We see that it calls ggml_dup_tensor, which is implemented as follows:

1
2
3
struct ggml_tensor * ggml_dup_tensor(struct ggml_context * ctx, const struct ggml_tensor * src) {
    return ggml_new_tensor(ctx, src->type, GGML_MAX_DIMS, src->ne);
}

So this calls ggml_new_tensor, but this time src is not passed in. Indeed, ggml_new_tensor just creates a new tensor of the same type and same dimensions as src, but it does not supply any of the data contained in src itself. The result is that we get an empty tensor with the same dimensions as src (whose adjacent elements are contiguous in memory), but it does not contain any data.

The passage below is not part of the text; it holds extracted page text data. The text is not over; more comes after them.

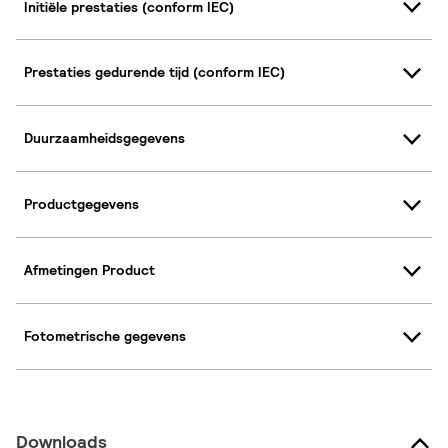
Initiële prestaties (conform IEC)
Prestaties gedurende tijd (conform IEC)
Duurzaamheidsgegevens
Productgegevens
Afmetingen Product
Fotometrische gegevens
Downloads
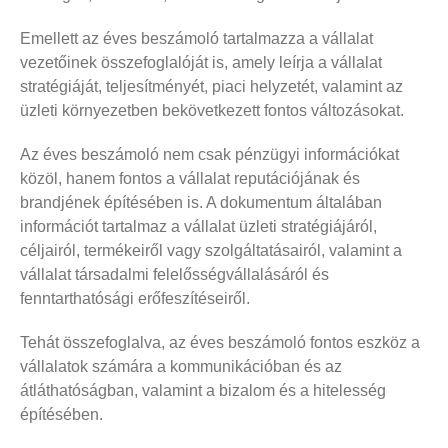
Emellett az éves beszámoló tartalmazza a vállalat
vezetőinek összefoglalóját is, amely leírja a vállalat
stratégiáját, teljesítményét, piaci helyzetét, valamint az
üzleti környezetben bekövetkezett fontos változásokat.
Az éves beszámoló nem csak pénzügyi információkat
közöl, hanem fontos a vállalat reputációjának és
brandjének építésében is. A dokumentum általában
információt tartalmaz a vállalat üzleti stratégiájáról,
céljairól, termékeiről vagy szolgáltatásairól, valamint a
vállalat társadalmi felelősségvállalásáról és
fenntarthatósági erőfeszítéseiről.
Tehát összefoglalva, az éves beszámoló fontos eszköz a
vállalatok számára a kommunikációban és az
átláthatóságban, valamint a bizalom és a hitelesség
építésében.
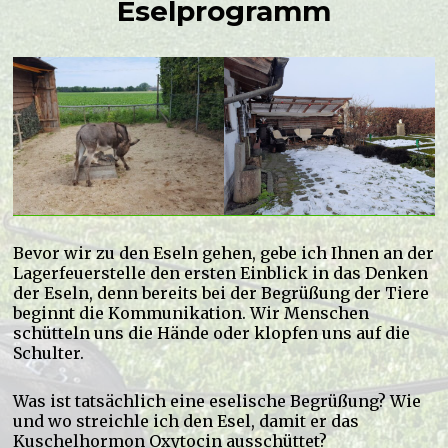
Eselprogramm
Bevor wir zu den Eseln gehen, gebe ich Ihnen an der
Lagerfeuerstelle den ersten Einblick in das Denken
der Eseln, denn bereits bei der Begrüßung der Tiere
beginnt die Kommunikation. Wir Menschen
schütteln uns die Hände oder klopfen uns auf die
Schulter.
Was ist tatsächlich eine eselische Begrüßung? Wie
und wo streichle ich den Esel, damit er das
Kuschelhormon Oxytocin ausschüttet?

This solves the second half of the puzzle: we didn’t allocate the computational graph and we cannot trust – without inspecting the source code – that an operation like ggml_cont, ggml_reshape_2d, or ggml_permute will execute the desired transformation before the computational graph is allocated and computed.

Conclusion

TLDR: Allocate the computational graph before inspecting the result of any tensor operations, whether that be ggml_cont, ggml_conv_2d, ggml_pool_2d, etc. Though some of these operations (like reshaping) will preserve the original data, some of them do not execute until the computational graph is built and allocated.